The caveat is the same for both, and it’s the single most important line in this whole article: check the battery’s State of Health. I’ll be blunt about it, because this is where the bargains turn into traps. On a Leaf, plug in a LEAF Spy reader before you hand over a penny and walk away from anything below 85% SoH. The headline range means nothing if the pack has quietly lost a fifth of its capacity, and the older the car, the more this matters. RAC Drive makes the same point on used-EV battery condition, and it’s the figure I’d refuse to buy a high-mileage EV without.

Where the market actually sits in 2026

Step back and the picture is clear. The most popular used-EV bracket now lands at £10,000 to £20,000, which is where the Model 3, MG4 and Niro all live comfortably. The genuine value plays, the cars I’d describe as worth-it-for-their-tier rather than merely cheap, are the Tesla Model 3 and the MG4 in that £8,500 to £15,000 window. Anything under £5,000 (the early Leaf and Zoe) is a real car for a real driver, but it’s a short-range city tool, and you should buy it as exactly that.

The reason I keep coming back to warranty and battery evidence is that they are where the actual money is. The whole financial case for a used EV is the cheap-to-run promise, and a pack that’s lost its health quietly hands that saving straight back, plus a repair bill that can dwarf the car’s value. A documented SoH figure, a service history, and ideally a manufacturer warranty still in force are what turn a leap of faith into a sensible purchase. Without them, even a tempting price is a gamble I wouldn’t take.

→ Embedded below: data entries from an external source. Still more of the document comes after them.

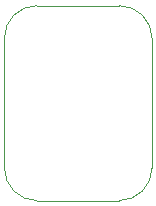
<source format=gbr>
%TF.GenerationSoftware,KiCad,Pcbnew,7.0.8*%
%TF.CreationDate,2024-05-19T14:37:02-04:00*%
%TF.ProjectId,TempHumiditySensor,54656d70-4875-46d6-9964-69747953656e,rev?*%
%TF.SameCoordinates,Original*%
%TF.FileFunction,Profile,NP*%
%FSLAX46Y46*%
G04 Gerber Fmt 4.6, Leading zero omitted, Abs format (unit mm)*
G04 Created by KiCad (PCBNEW 7.0.8) date 2024-05-19 14:37:02*
%MOMM*%
%LPD*%
G01*
G04 APERTURE LIST*
%TA.AperFunction,Profile*%
%ADD10C,0.100000*%
%TD*%
G04 APERTURE END LIST*
D10*
X142250000Y-70000000D02*
X142250000Y-81000000D01*
X142250000Y-70000000D02*
G75*
G03*
X139500000Y-67250000I-2750000J0D01*
G01*
X132500000Y-67250000D02*
X139500000Y-67250000D01*
X132500000Y-67250000D02*
G75*
G03*
X129750000Y-70000000I0J-2750000D01*
G01*
X129750000Y-81000000D02*
X129750000Y-70000000D01*
X129750000Y-81000000D02*
G75*
G03*
X132500000Y-83750000I2750000J0D01*
G01*
X139500000Y-83750000D02*
X132500000Y-83750000D01*
X139500000Y-83750000D02*
G75*
G03*
X142250000Y-81000000I0J2750000D01*
G01*
X129750000Y-80250000D02*
X129750000Y-80250000D01*
M02*

</source>
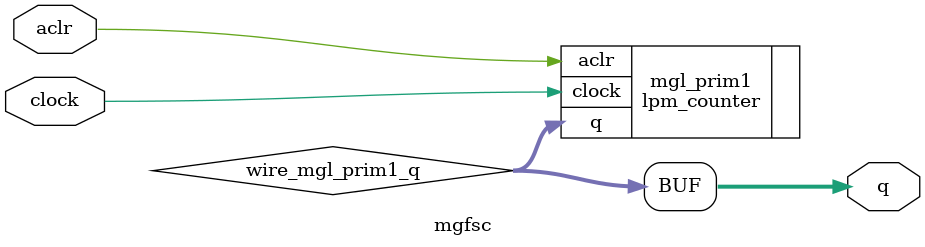
<source format=v>






//synthesis_resources = lpm_counter 1 
//synopsys translate_off
`timescale 1 ps / 1 ps
//synopsys translate_on
module  mgfsc
	( 
	aclr,
	clock,
	q) /* synthesis synthesis_clearbox=1 */;
	input   aclr;
	input   clock;
	output   [3:0]  q;

	wire  [3:0]   wire_mgl_prim1_q;

	lpm_counter   mgl_prim1
	( 
	.aclr(aclr),
	.clock(clock),
	.q(wire_mgl_prim1_q));
	defparam
		mgl_prim1.lpm_direction = "UP",
		mgl_prim1.lpm_port_updown = "PORT_UNUSED",
		mgl_prim1.lpm_type = "LPM_COUNTER",
		mgl_prim1.lpm_width = 4;
	assign
		q = wire_mgl_prim1_q;
endmodule //mgfsc
//VALID FILE

</source>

Best used electric cars to buy in 2026: the second-hand EVs I'd actually shortlist
Image: Germain Cars

If a friend asked me tomorrow

I’d give them two names. For most people, someone who does the occasional long trip and wants the car to feel current for years, it’s the 2021 Tesla Model 3 Long Range at £15,000 to £19,000; nothing else at the money does range, charging and longevity as completely. For the buyer who wants to be reassured rather than impressed, it’s the Kia Niro EV, bought specifically for that transferable seven-year warranty, because that warranty is the cheapest insurance against the one bill that can wreck the whole sum. The Leaf and Zoe still make sense if your world is genuinely local, but only with a battery health check in hand. The one thing I wouldn’t do in 2026 is keep waiting, the depreciation has already happened, and the good cars won’t stay this cheap forever.